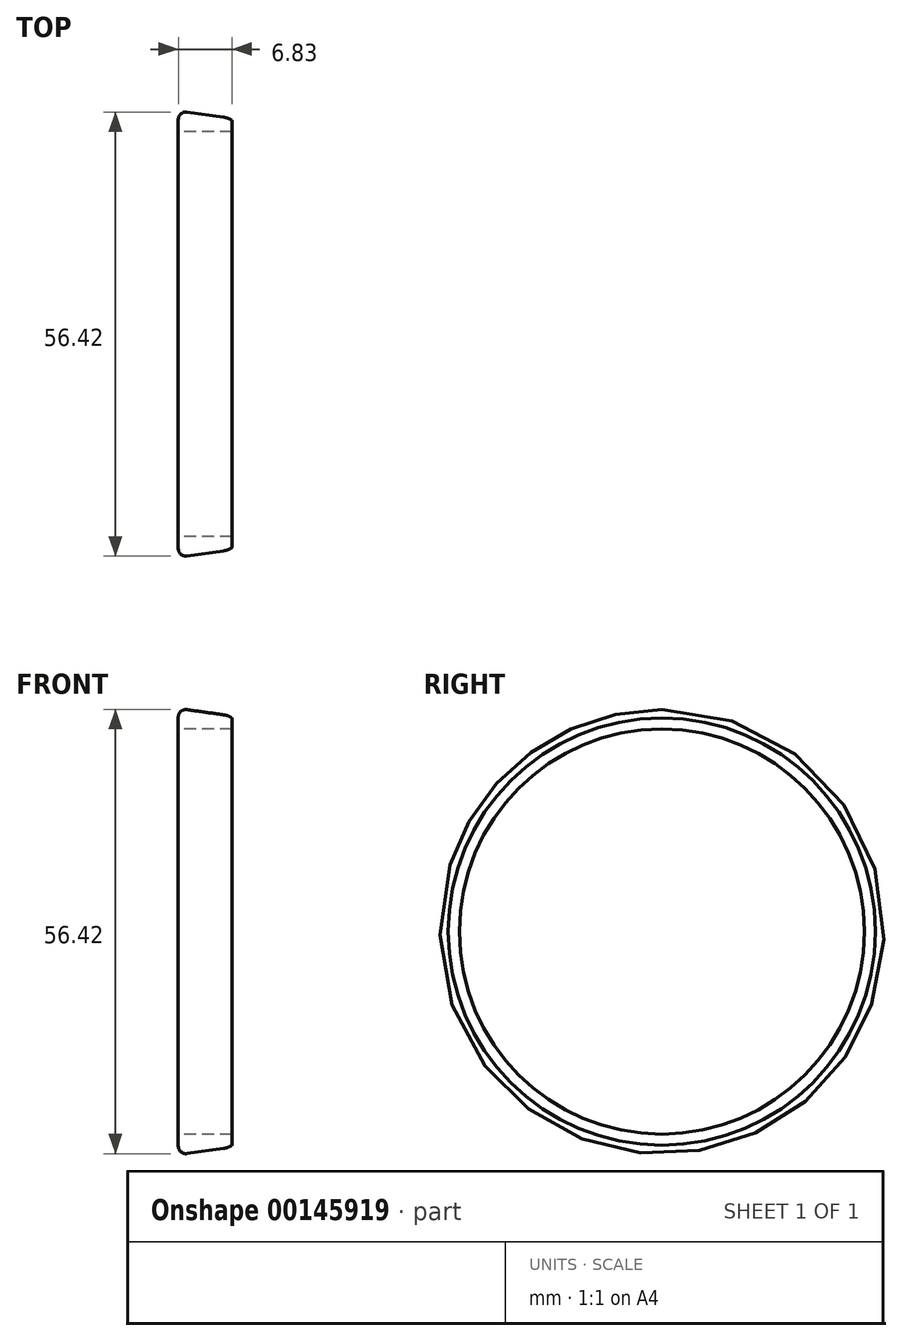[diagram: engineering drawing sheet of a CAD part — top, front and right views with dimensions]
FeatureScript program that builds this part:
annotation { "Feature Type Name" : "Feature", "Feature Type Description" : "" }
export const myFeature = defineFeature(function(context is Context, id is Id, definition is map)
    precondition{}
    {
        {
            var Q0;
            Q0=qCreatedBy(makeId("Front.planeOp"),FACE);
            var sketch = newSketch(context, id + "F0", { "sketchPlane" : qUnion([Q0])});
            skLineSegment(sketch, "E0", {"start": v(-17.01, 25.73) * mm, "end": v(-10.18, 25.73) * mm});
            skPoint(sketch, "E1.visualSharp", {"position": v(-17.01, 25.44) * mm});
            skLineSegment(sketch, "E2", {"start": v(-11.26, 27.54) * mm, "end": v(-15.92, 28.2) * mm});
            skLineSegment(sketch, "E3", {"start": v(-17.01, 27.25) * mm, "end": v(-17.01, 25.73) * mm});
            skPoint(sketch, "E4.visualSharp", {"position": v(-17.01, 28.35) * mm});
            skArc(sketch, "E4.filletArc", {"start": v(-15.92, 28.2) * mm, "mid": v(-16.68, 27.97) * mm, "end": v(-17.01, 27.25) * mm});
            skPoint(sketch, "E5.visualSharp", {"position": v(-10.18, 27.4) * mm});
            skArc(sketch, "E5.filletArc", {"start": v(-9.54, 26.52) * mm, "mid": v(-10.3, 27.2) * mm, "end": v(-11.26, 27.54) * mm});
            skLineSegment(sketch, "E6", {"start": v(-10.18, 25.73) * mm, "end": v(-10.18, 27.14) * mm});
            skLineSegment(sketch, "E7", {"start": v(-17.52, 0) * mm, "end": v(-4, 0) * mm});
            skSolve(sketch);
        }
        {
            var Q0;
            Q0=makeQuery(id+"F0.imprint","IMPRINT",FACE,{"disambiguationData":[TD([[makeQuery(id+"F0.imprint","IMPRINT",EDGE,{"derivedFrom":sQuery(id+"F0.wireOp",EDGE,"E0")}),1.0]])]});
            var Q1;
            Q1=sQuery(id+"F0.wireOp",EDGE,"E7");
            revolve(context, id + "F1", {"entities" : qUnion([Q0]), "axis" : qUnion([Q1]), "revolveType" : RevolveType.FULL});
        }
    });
--
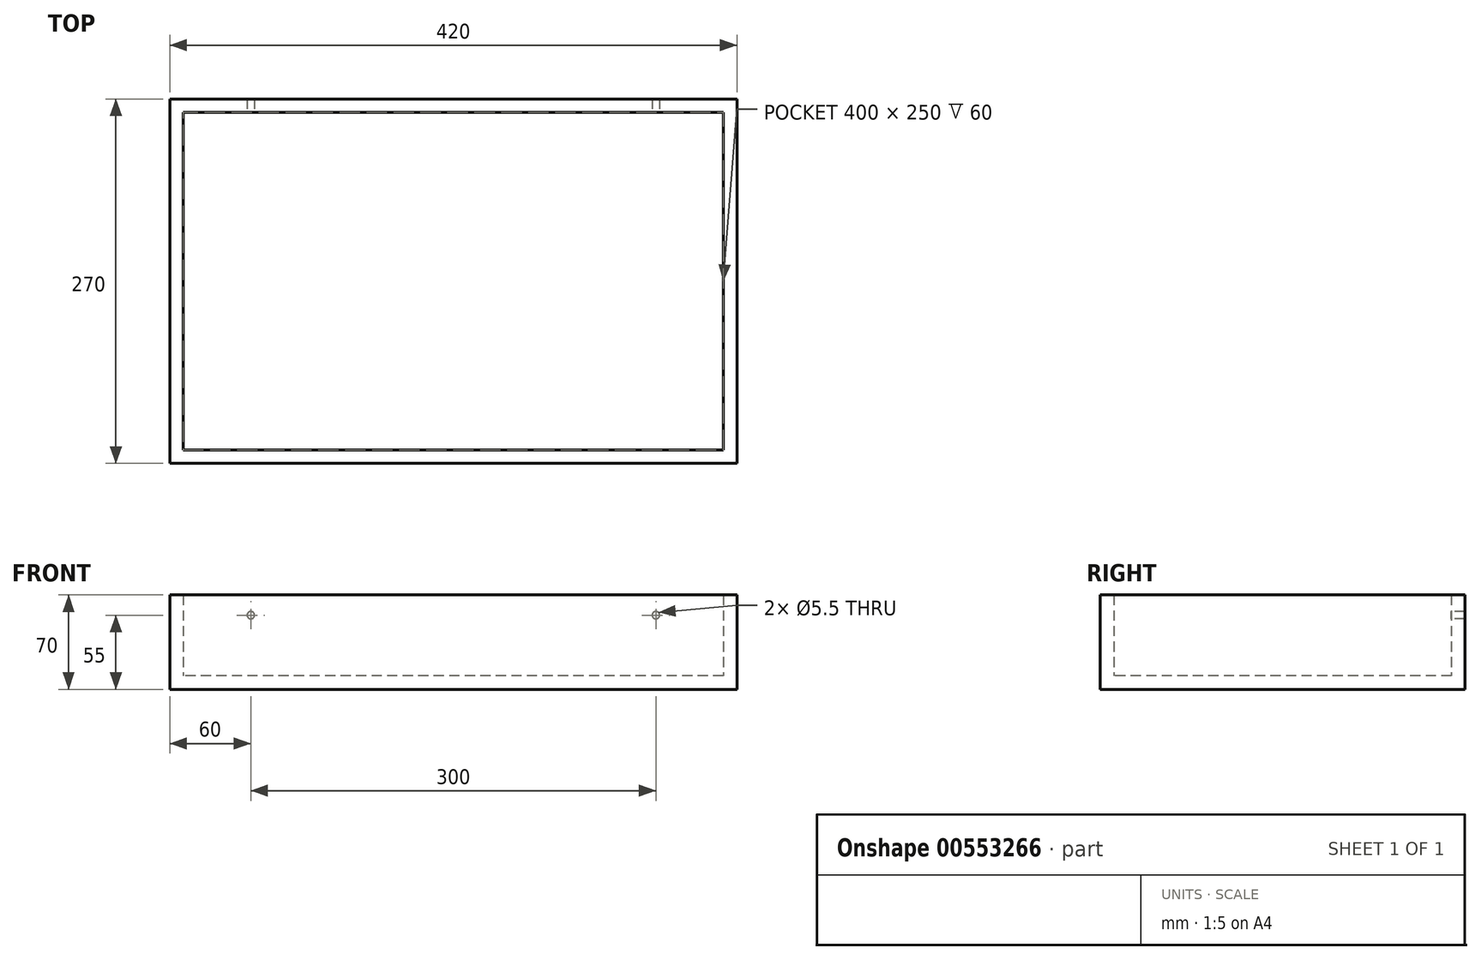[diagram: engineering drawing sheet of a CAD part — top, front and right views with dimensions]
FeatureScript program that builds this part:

- _AIM OF THE EXERCISE_:
Pull out every line in the material above that contains the string "skLineSegment", and copy each one in full. Case matters.

- _CORRECT ANSWER_:
            skLineSegment(sketch, "E0", {"start": v(-17.01, 25.73) * mm, "end": v(-10.18, 25.73) * mm});
            skLineSegment(sketch, "E2", {"start": v(-11.26, 27.54) * mm, "end": v(-15.92, 28.2) * mm});
            skLineSegment(sketch, "E3", {"start": v(-17.01, 27.25) * mm, "end": v(-17.01, 25.73) * mm});
            skLineSegment(sketch, "E6", {"start": v(-10.18, 25.73) * mm, "end": v(-10.18, 27.14) * mm});
            skLineSegment(sketch, "E7", {"start": v(-17.52, 0) * mm, "end": v(-4, 0) * mm});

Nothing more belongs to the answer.